'''

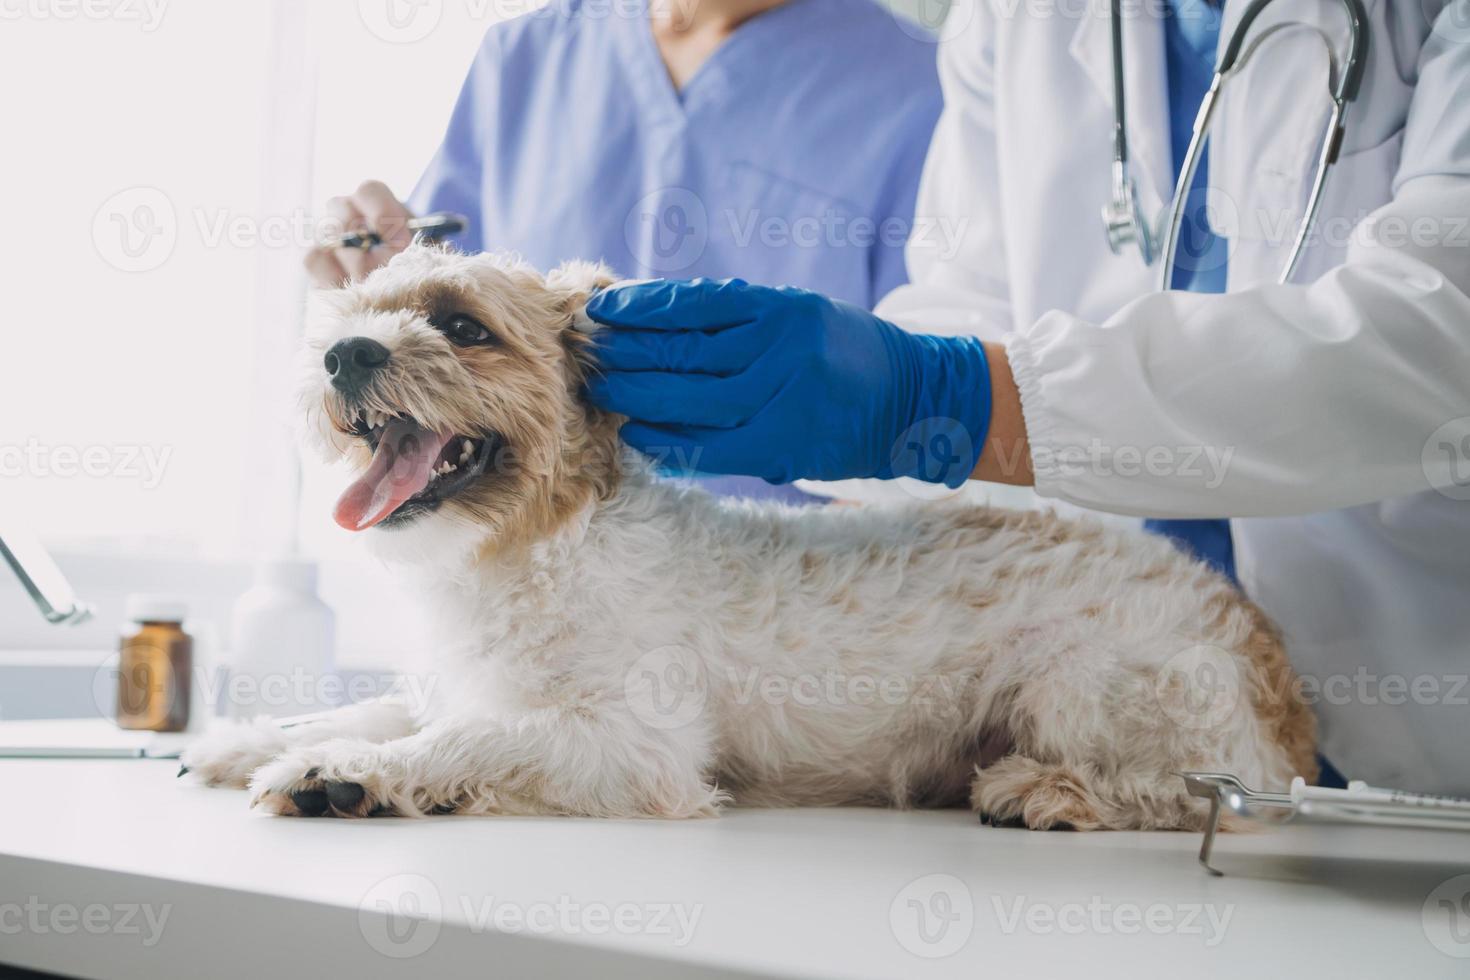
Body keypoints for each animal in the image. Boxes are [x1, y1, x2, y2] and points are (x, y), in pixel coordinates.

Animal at [183, 245, 1323, 828]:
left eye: (463, 326)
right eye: (356, 310)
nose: (341, 355)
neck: (535, 544)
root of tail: (1272, 662)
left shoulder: (633, 745)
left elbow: (467, 738)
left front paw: (349, 772)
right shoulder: (450, 680)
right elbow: (381, 706)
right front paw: (258, 738)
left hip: (1080, 683)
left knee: (1197, 790)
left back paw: (1045, 788)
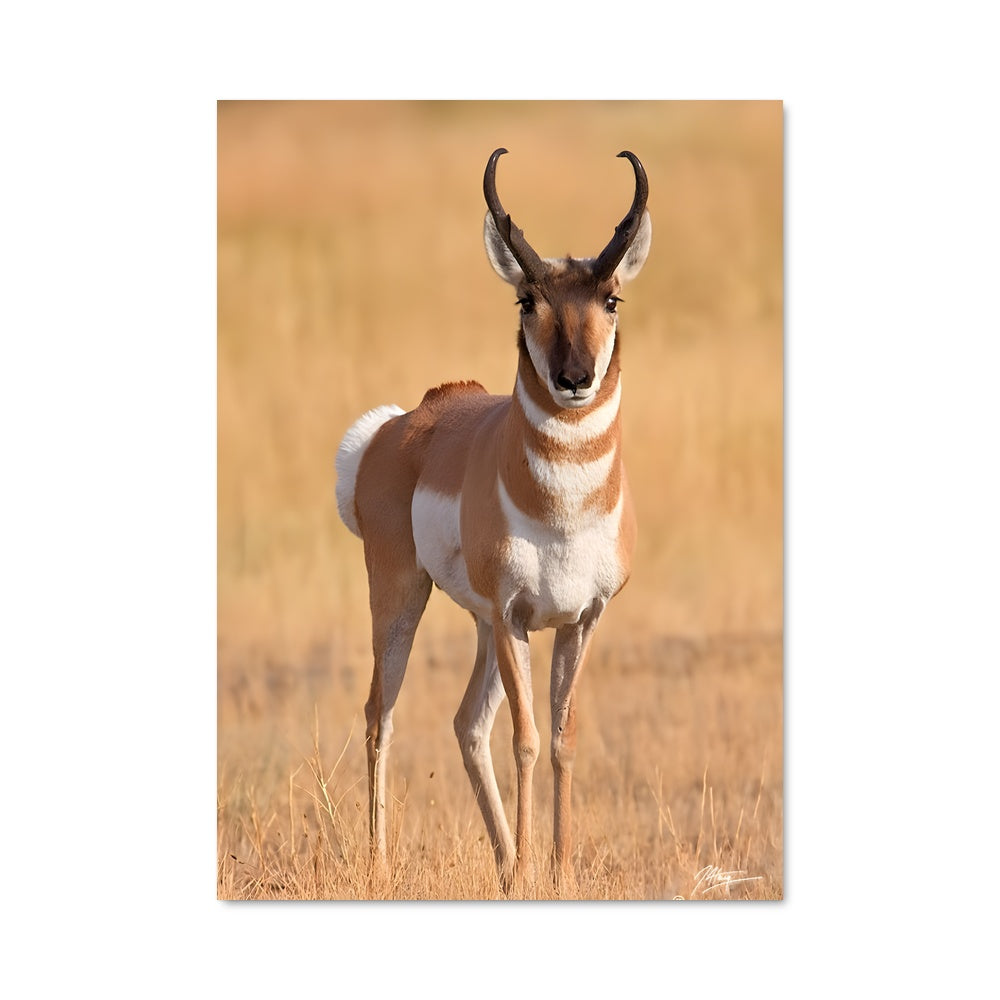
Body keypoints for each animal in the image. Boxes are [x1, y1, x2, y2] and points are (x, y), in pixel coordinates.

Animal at [335, 148, 651, 893]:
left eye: (611, 298)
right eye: (527, 299)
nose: (574, 378)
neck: (562, 511)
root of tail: (401, 423)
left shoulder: (577, 620)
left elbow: (562, 739)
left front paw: (558, 873)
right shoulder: (515, 618)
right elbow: (527, 740)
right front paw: (537, 870)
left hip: (479, 625)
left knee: (465, 724)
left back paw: (506, 865)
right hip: (403, 597)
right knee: (380, 714)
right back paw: (384, 866)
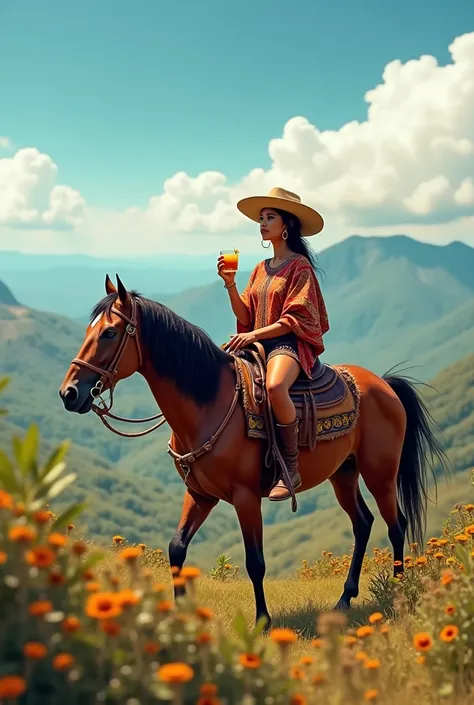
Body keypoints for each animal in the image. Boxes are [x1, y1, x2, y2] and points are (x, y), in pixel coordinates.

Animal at [57, 274, 450, 628]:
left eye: (109, 333)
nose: (69, 393)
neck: (208, 403)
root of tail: (384, 384)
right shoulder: (199, 494)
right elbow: (176, 549)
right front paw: (179, 618)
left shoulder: (245, 497)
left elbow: (255, 562)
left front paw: (262, 621)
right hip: (344, 473)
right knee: (363, 523)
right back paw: (344, 598)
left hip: (379, 472)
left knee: (396, 525)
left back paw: (396, 591)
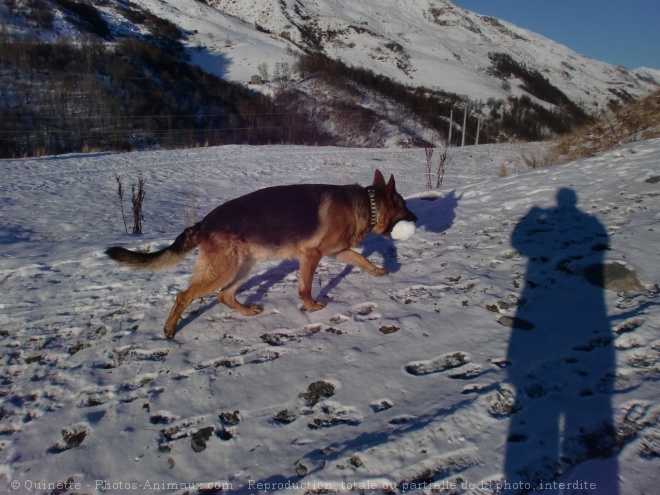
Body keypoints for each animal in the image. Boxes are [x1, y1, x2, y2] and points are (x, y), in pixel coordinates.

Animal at [108, 170, 418, 338]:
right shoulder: (312, 255)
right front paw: (311, 306)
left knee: (224, 295)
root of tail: (203, 223)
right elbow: (305, 287)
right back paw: (170, 330)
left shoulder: (340, 251)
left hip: (242, 268)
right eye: (404, 205)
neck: (368, 204)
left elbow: (362, 259)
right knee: (184, 295)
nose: (416, 218)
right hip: (225, 269)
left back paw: (246, 311)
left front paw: (378, 270)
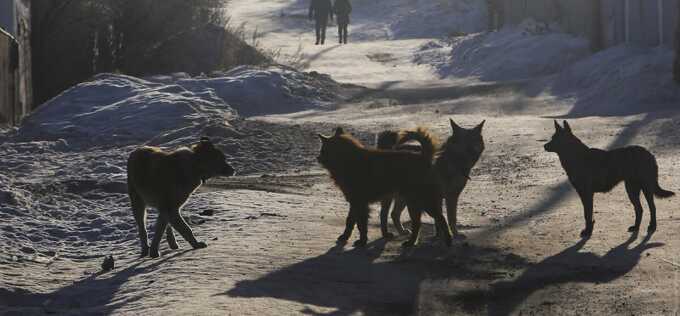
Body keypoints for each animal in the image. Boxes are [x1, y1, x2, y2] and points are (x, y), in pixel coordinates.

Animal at [318, 126, 452, 247]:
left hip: (421, 200)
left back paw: (445, 241)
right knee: (422, 222)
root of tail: (423, 157)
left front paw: (362, 241)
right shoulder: (355, 202)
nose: (318, 158)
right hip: (412, 201)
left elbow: (361, 224)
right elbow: (350, 221)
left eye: (323, 150)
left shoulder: (360, 203)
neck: (348, 159)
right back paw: (416, 242)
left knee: (438, 219)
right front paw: (345, 236)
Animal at [544, 121, 672, 237]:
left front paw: (588, 231)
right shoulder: (584, 194)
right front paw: (589, 229)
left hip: (645, 187)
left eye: (556, 139)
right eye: (552, 138)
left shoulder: (587, 193)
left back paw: (652, 226)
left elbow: (587, 214)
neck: (577, 156)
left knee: (652, 207)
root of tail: (649, 154)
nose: (544, 146)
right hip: (631, 189)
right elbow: (587, 214)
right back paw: (636, 227)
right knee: (639, 209)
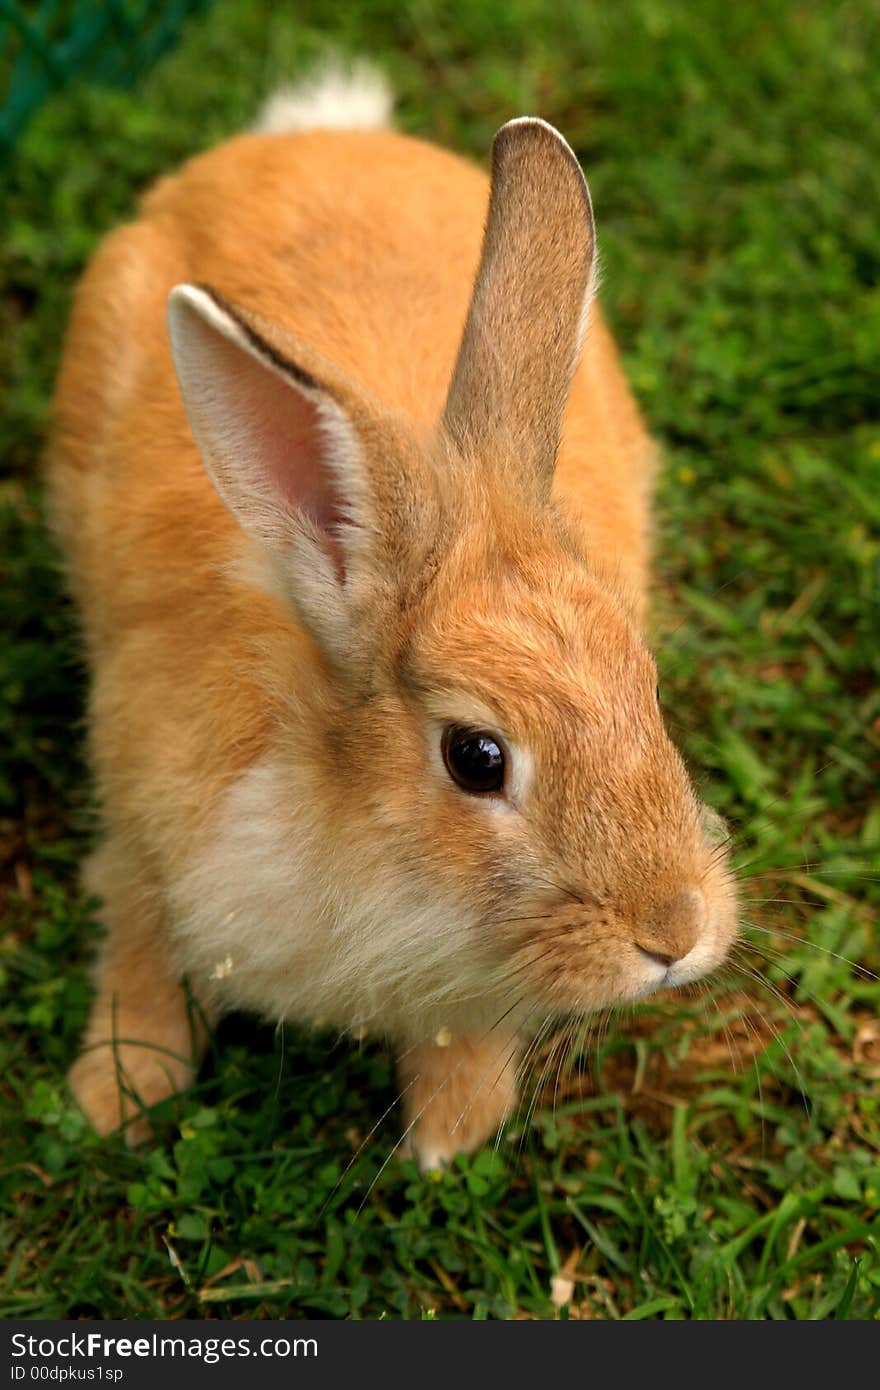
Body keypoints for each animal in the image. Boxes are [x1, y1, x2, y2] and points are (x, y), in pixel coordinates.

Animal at [47, 67, 734, 1173]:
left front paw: (450, 1134)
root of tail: (325, 131)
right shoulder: (145, 841)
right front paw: (116, 1096)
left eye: (649, 689)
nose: (674, 934)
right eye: (476, 758)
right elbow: (140, 957)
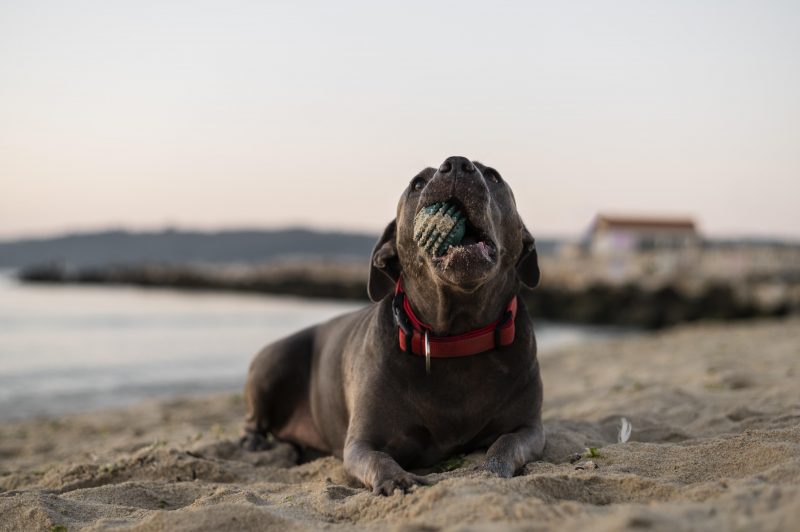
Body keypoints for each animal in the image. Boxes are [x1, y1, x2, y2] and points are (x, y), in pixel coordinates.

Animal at [242, 157, 544, 494]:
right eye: (416, 183)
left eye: (493, 176)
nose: (456, 164)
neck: (457, 336)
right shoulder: (361, 443)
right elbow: (378, 458)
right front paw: (397, 478)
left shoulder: (529, 428)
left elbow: (506, 443)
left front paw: (492, 468)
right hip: (274, 361)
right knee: (253, 419)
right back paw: (254, 443)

'''

Your answer should be the lines from the first record down to the line containing "left elbow: (467, 738)", restated exactly, with no pictures.

Answer to this problem:
Body keypoints for each animal in the image. Boxes are [x1, y1, x2, y2] and points are (x, y), in pixel coordinates.

Animal at [183, 245, 1323, 828]:
left eye: (463, 326)
right eye: (356, 310)
nose: (341, 355)
neck: (535, 544)
root of tail: (1272, 662)
left shoulder: (633, 745)
left elbow: (467, 738)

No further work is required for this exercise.